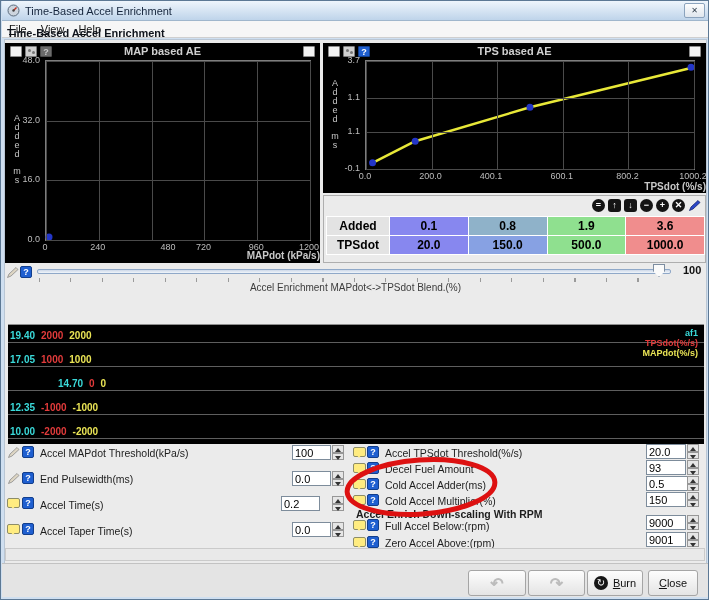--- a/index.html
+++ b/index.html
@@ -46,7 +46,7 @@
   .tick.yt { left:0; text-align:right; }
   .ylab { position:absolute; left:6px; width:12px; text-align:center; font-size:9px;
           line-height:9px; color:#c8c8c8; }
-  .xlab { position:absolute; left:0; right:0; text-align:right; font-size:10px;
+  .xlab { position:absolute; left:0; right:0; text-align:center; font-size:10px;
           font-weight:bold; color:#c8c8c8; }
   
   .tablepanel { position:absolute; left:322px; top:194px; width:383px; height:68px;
****************
**Activity:** Set down each record above exactly as it stands and leave out all pictures.

**Output:**
--- a/index.html
+++ b/index.html
@@ -46,7 +46,7 @@
   .tick.yt { left:0; text-align:right; }
   .ylab { position:absolute; left:6px; width:12px; text-align:center; font-size:9px;
           line-height:9px; color:#c8c8c8; }
-  .xlab { position:absolute; left:0; right:0; text-align:right; font-size:10px;
+  .xlab { position:absolute; left:0; right:0; text-align:center; font-size:10px;
           font-weight:bold; color:#c8c8c8; }
   
   .tablepanel { position:absolute; left:322px; top:194px; width:383px; height:68px;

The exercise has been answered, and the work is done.